Apart from the New Era shop, Bilal also discovered a new chain store that interested him called Arabian Oud, which sells Arab-style perfume.  The scents reminded him of when he visited Saudi Arabia, where the population as a whole is very keen on fragrances.  Unfortunately, Bilal was performing the Hajj when he was in Saudi Arabia, in a way, this trip was part of the old man that needs to be mortified when one becomes a new creature in Christ, but he still thought it was a beautiful country and thought it was a shame that such a beautiful nation is under the yoke of Islam.  Bilal bought some spicy men's perfume and I thought it smelled absolutely divine (in the non-religious sense of the word) on him.  I respect many things Mireille Guiliano writes, but I don't agree with what she wrote about spicy fragrances not smelling good in hot weather!  Bilal was very pleased to learn that there is a branch in Paris.  In fact, I also remember one on Oxford Street that I saw on that occasion when I went to Selfridges to buy some Mariage Frères tea.
Bilal also spoke with a Muslim evangelist outside Stratford station  who happened to be from Algeria.  The Muslim evangelist made some very silly claims.  Firstly, he claimed that there is no place in the Bible where it says Jesus and God are the same person: - Bilal suggested that perhaps he was half asleep when he read John 10:30.  The Muslim evangelist then claimed that the Bible never says that Jesus is the Son of God.  Bilal then pointed to our Lord's baptism and the Transfiguration and suggested that if, as he claimed, he had genuinely read through the entire Bible and reached the conclusion that the Bible never says Jesus is the Son of God, he must have been reading it using glasses with wooden lenses.

As per custom in areas like these, Bilal and the locals parted, friends for life, with a fist bump.  Unfortunately, we hadn't left enough time for Bilal to spend more time with the locals: - we needed to get back to Marseille so that we could discharge our duties at our church in Marseille the following day, as well as doing some set up work for the various activities that take place on Sundays the day before.  I also thought it a shame I didn't have more time to explore the uncountably large number of fashion stores in Westfield Stratford.

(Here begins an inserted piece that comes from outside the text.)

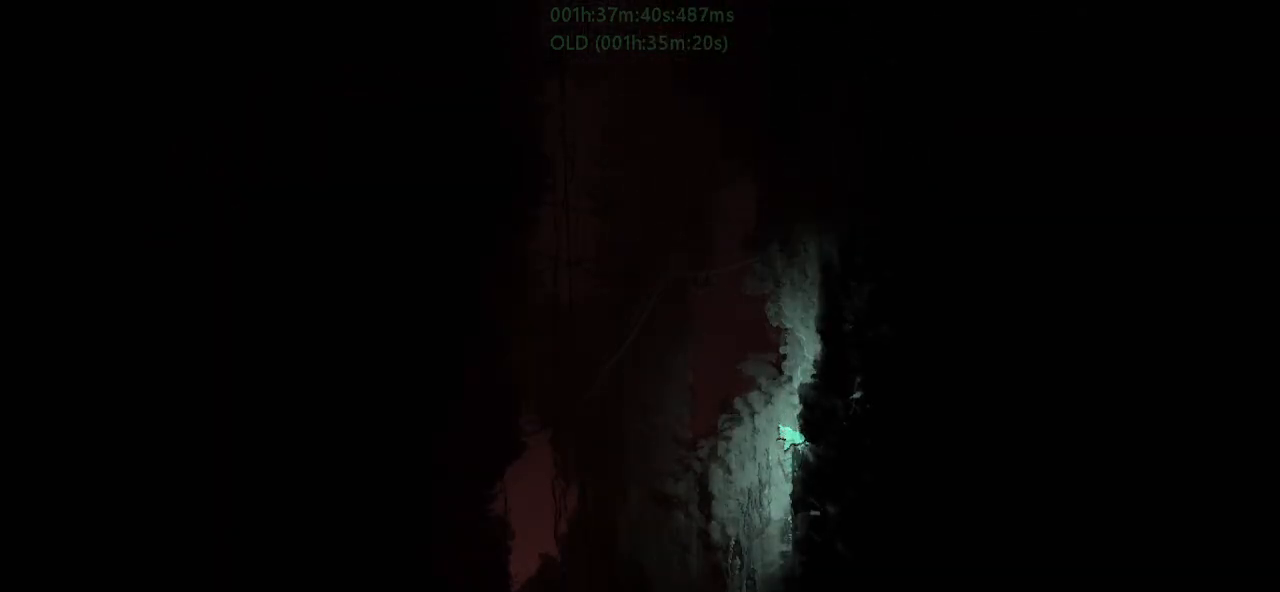
{"keys": ["r"], "events": []}
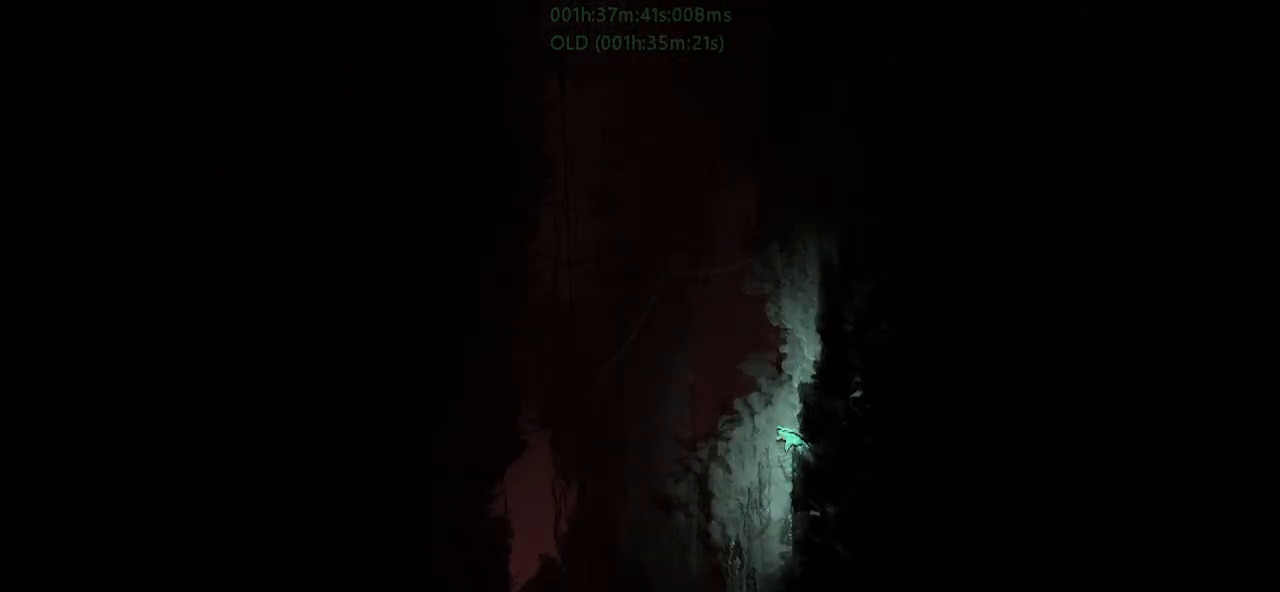
{"keys": ["r"], "events": []}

However, on the Eurostar to Paris, Bilal announced that he had enjoyed his time in Stratford (and previously the Walworth area) that he was planning to buy properties in both these areas to add to his investment portfolio.  He is not sure if he plans to use them for short-term rentals, staying in them during holidays in London, or whether he will use them for longer-term rentals, but he will look into that in time.

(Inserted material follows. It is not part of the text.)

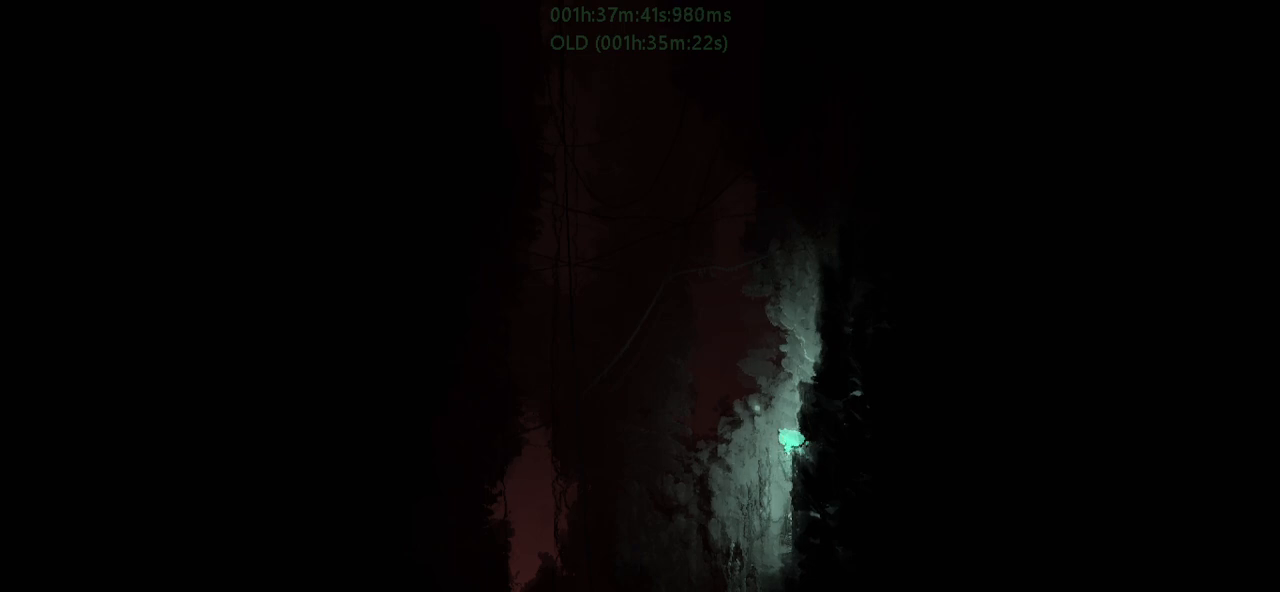
{"keys": ["left", "r"], "events": [[83, "left", "down"]]}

Bilal and I are very different people: - he is what we French refer to as a "zoulou" (a lover of hip-hop culture) and I am obsessed with fashion and eating ever daintier portions!  MDR!  However, I really do love him and I am glad he was willing to persist in asking my father's permission to court me for several years until my father agreed.  No surprise though, given that I'm worth it!  Anyway, jokes aside, I hope he proposes soon, as he is quite rightly keeping distance between the two of us until we get married and I don't want to be in suspense much longer.